Suddenly, the deficit was down to nine.
“It happened fast,” Spoelstra said. “Lightning in a bottle.”
Then James, who broke Cleveland’s collective heart in 2010, truly began torturing anew. His was a flurry full of fury, one that featured villainous interaction with a courtside fan dressed in black, as James started staring him down before his 3-point shots even shredded the net.
Next time you looked up, with Mario Chalmers stroking a 3-pointer, the Heat led by seven, 91-84.
Miami had outscored Cleveland 51-17 in a 14-minute stretch, and it still wasn’t over. There would be more pain to come, after the Cavaliers cut the lead to one, and had a shot to tie. Wayne Ellington, who hurt the Heat while with Memphis earlier this season, left a stepback 23-footer short.
Ball out of bounds to Miami.
Two free throws for James, both good.
Just before the buzzer, C.J. Miles rushed a 27-footer. On line. No good.
So ended what James (25 points, 12 rebounds, 10 assists) called “one of the most bizarre, unique days of my life.”
So continued a streak that now officially defies description.

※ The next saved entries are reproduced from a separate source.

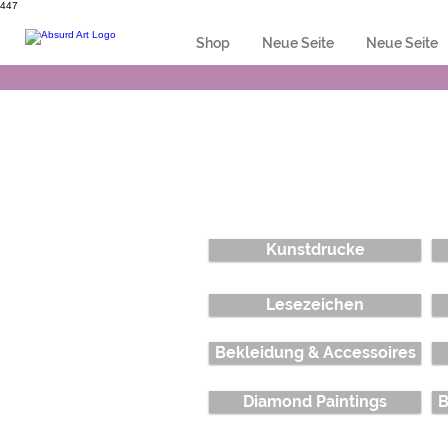
447
Shop
Neue Seite
Neue Seite
Kunstdrucke
Lesezeichen
Bekleidung & Accessoires
Diamond Paintings
B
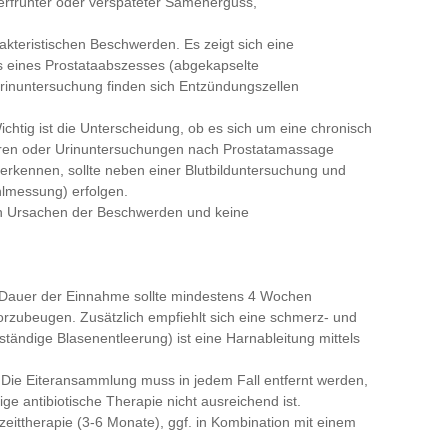
erfrühter oder verspäteter Samenerguss,
arakteristischen Beschwerden. Es zeigt sich eine
 eines Prostataabszesses (abgekapselte
Urinuntersuchung finden sich Entzündungszellen
 Wichtig ist die Unterscheidung, ob es sich um eine chronisch
ulturen oder Urinuntersuchungen nach Prostatamassage
 erkennen, sollte neben einer Blutbilduntersuchung und
hlmessung) erfolgen.
n Ursachen der Beschwerden und keine
Die Dauer der Einnahme sollte mindestens 4 Wochen
vorzubeugen. Zusätzlich empfiehlt sich eine schmerz- und
ändige Blasenentleerung) ist eine Harnableitung mittels
. Die Eiteransammlung muss in jedem Fall entfernt werden,
ge antibiotische Therapie nicht ausreichend ist.
ngzeittherapie (3-6 Monate), ggf. in Kombination mit einem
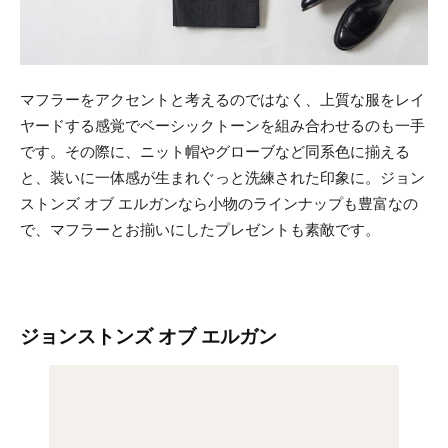
マフラーをアクセントと考えるのではなく、上質な服をレイ
ヤードする感覚でベーシックトーンを組み合わせるのも一手
です。その際に、ニット帽やグローブなど同系色に揃える
と、装いに一体感が生まれぐっと洗練された印象に。ジョン
ストンズ オブ エルガンなら小物のラインナップも豊富なの
で、マフラーとお揃いにしたプレゼントも素敵です。
ジョンストンズ オブ エルガン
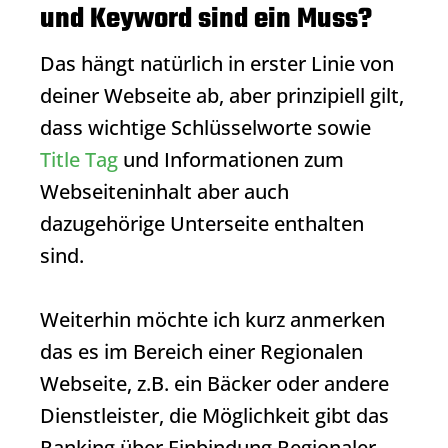
und Keyword sind ein Muss?
Das hängt natürlich in erster Linie von
deiner Webseite ab, aber prinzipiell gilt,
dass wichtige Schlüsselworte sowie
Title Tag
und Informationen zum
Webseiteninhalt aber auch
dazugehörige Unterseite enthalten
sind.
Weiterhin möchte ich kurz anmerken
das es im Bereich einer Regionalen
Webseite, z.B. ein Bäcker oder andere
Dienstleister, die Möglichkeit gibt das
Ranking
über Einbindung Regionaler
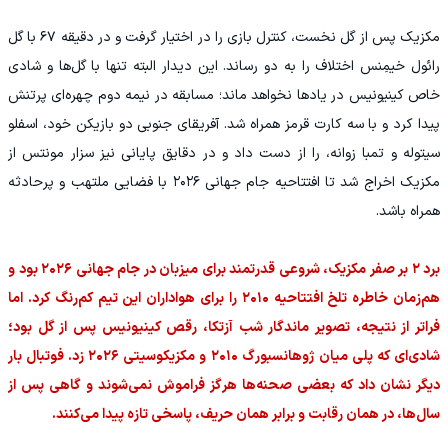
مکزیک پس از گل نخست، کنترل بازی را در اختیار گرفت و در دقیقه ۶۷ با گل
رائول خیمِنس اختلاف را به دو رساند. این دیدار البته تنها با گل‌ها و شادی
خاص کینیونیس در یادها نخواهد ماند؛ مسابقه در نیمه دوم چهره‌ای پرتنش
پیدا کرد و با سه کارت قرمز همراه شد. آفریقای جنوبی دو بازیکن خود، اسفلو
سیتوله و تمبا زوانه، را از دست داد و در دقایق پایانی نیز سزار مونتس از
مکزیک اخراج شد تا افتتاحیه جام جهانی ۲۰۲۶ با فضایی ملتهب و پرحادثه
همراه باشد.
برد ۲ بر صفر مکزیک، شروعی قدرتمند برای میزبان در جام جهانی ۲۰۲۶ بود و
هم‌زمان خاطره تلخ افتتاحیه ۲۰۱۰ را برای هواداران این تیم کم‌رنگ کرد. اما
فراتر از نتیجه، تصویر ماندگار شب آزتکا، رقص کینیونیس پس از گل بود؛
شادی‌ای که پلی میان ژوهانسبورگ ۲۰۱۰ و مکزیکوسیتی ۲۰۲۶ زد. فوتبال بار
دیگر نشان داد که بعضی صحنه‌ها هرگز فراموش نمی‌شوند و گاهی پس از
سال‌ها، در همان رقابت و برابر همان حریف، پاسخی تازه پیدا می‌کنند.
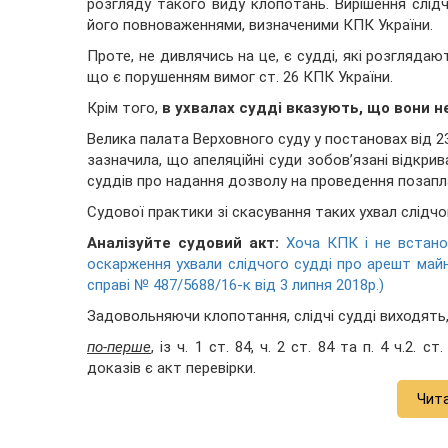
розгляду такого виду клопотань. Вирішення слі
його повноваженнями, визначеними КПК України.
Проте, не дивлячись на це, є судді, які розгляда
що є порушенням вимог ст. 26 КПК України.
Крім того,
в ухвалах судді вказують, що вони н
Велика палата Верховного суду у постановах від 23
зазначила, що апеляційні суди зобов’язані відкри
суддів про надання дозволу на проведення позапл
Судової практики зі скасування таких ухвал слідчо
Аналізуйте судовий акт:
Хоча КПК і не встано
оскарження ухвали слідчого судді про арешт май
справі № 487/5688/16-к від 3 липня 2018р.)
Задовольняючи клопотання, слідчі судді виходять
по-перше
, із ч. 1 ст. 84, ч. 2 ст. 84 та п. 4 ч.2
доказів є акт перевірки.
Чит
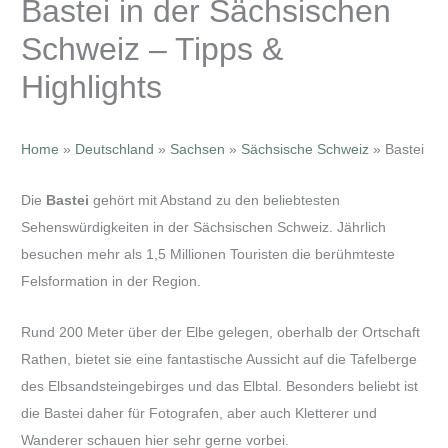
Bastei in der Sächsischen
Schweiz – Tipps &
Highlights
Home
»
Deutschland
»
Sachsen
»
Sächsische Schweiz
»
Bastei
Die
Bastei
gehört mit Abstand zu den beliebtesten
Sehenswürdigkeiten in der Sächsischen Schweiz. Jährlich
besuchen mehr als 1,5 Millionen Touristen die berühmteste
Felsformation in der Region.
Rund 200 Meter über der Elbe gelegen, oberhalb der Ortschaft
Rathen, bietet sie eine fantastische Aussicht auf die Tafelberge
des Elbsandsteingebirges und das Elbtal. Besonders beliebt ist
die Bastei daher für Fotografen, aber auch Kletterer und
Wanderer schauen hier sehr gerne vorbei.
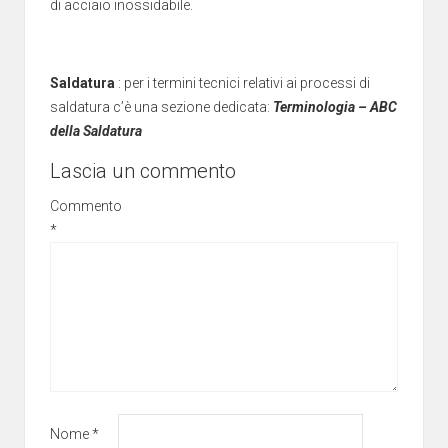
di acciaio inossidabile.
Saldatura
: per i termini tecnici relativi ai processi di
saldatura c’è una sezione dedicata:
Terminologia – ABC
della Saldatura
Lascia un commento
Commento
*
Nome
*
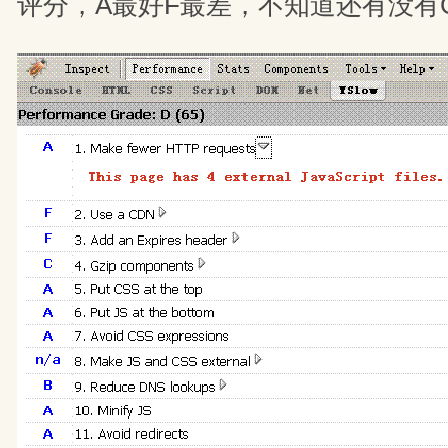
评分，A最好F最差，不知道还有没有G 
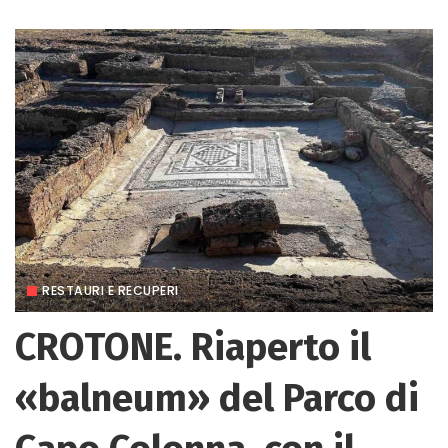
RESTAURI E RECUPERI
CROTONE. Riaperto il
«balneum» del Parco di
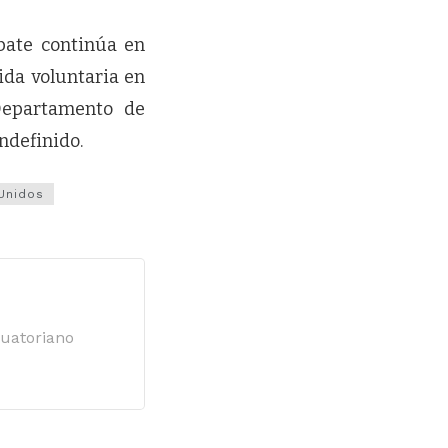
bate continúa en
lida voluntaria en
 Departamento de
ndefinido.
Unidos
cuatoriano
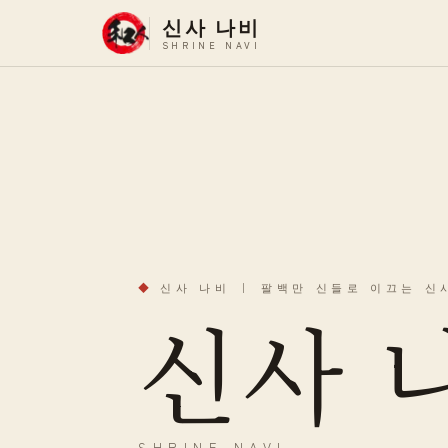
신사 나비
SHRINE NAVI
◆
신사 나비
｜
팔백만 신들로 이끄는 신
신사 
SHRINE NAVI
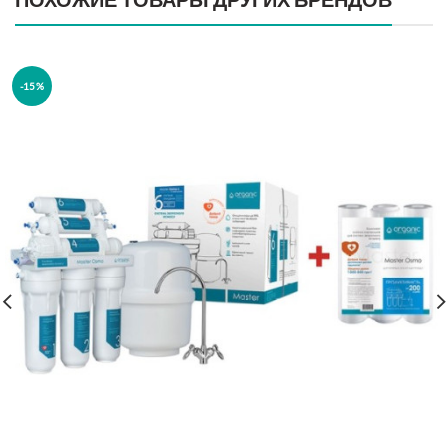
ПОХОЖИЕ ТОВАРЫ ДРУГИХ БРЕНДОВ
-15%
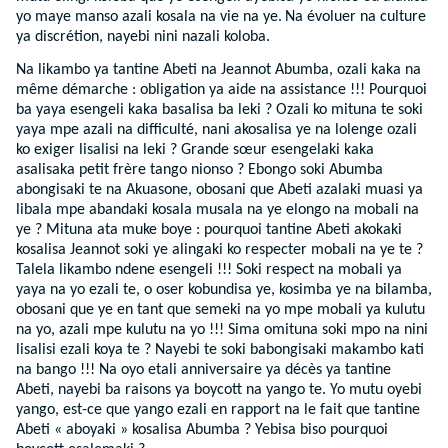
yo maye manso azali kosala na vie na ye.
Na évoluer na culture
ya discrétion, nayebi nini nazali koloba.
Na likambo ya tantine Abeti na Jeannot Abumba, ozali kaka na
même démarche : obligation ya aide na assistance !!! Pourquoi
ba yaya esengeli kaka basalisa ba leki ? Ozali ko mituna te soki
yaya mpe azali na difficulté, nani akosalisa ye na lolenge ozali
ko exiger lisalisi na leki ? Grande sœur esengelaki kaka
asalisaka petit frère tango nionso ? Ebongo soki Abumba
abongisaki te na Akuasone, obosani que Abeti azalaki muasi ya
libala mpe abandaki kosala musala na ye elongo na mobali na
ye ? Mituna ata muke boye : pourquoi tantine Abeti akokaki
kosalisa Jeannot soki ye alingaki ko respecter mobali na ye te ?
Talela likambo ndene esengeli !!! Soki respect na mobali ya
yaya na yo ezali te, o oser kobundisa ye, kosimba ye na bilamba,
obosani que ye en tant que semeki na yo mpe mobali ya kulutu
na yo, azali mpe kulutu na yo !!! Sima omituna soki mpo na nini
lisalisi ezali koya te ? Nayebi te soki babongisaki makambo kati
na bango !!! Na oyo etali anniversaire ya décès ya tantine
Abeti, nayebi ba raisons ya boycott na yango te. Yo mutu oyebi
yango, est-ce que yango ezali en rapport na le fait que tantine
Abeti « aboyaki » kosalisa Abumba ? Yebisa biso pourquoi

Noteworthy: Prior to the game, Two days after James’s vicious dunk over Celtics guard Jason Terry, it was still a subject of considerable social media conversation, with users superimposing undertakers and tombstones next to Terry. “I’ve had a chance to [look at] it, and it was one of my better ones,” James said. “The fact that it happened to J.T. made it that much sweeter. Because we all know J.T. and he talks too much sometimes. And I’m glad it happened to him.”… Pat Riley, who has been scouting college games, turned 68. “I used to be in charge of the special birthday video,” said Spoelstra, the Heat’s former video coordinator. “I think that’s where I earned his respect.”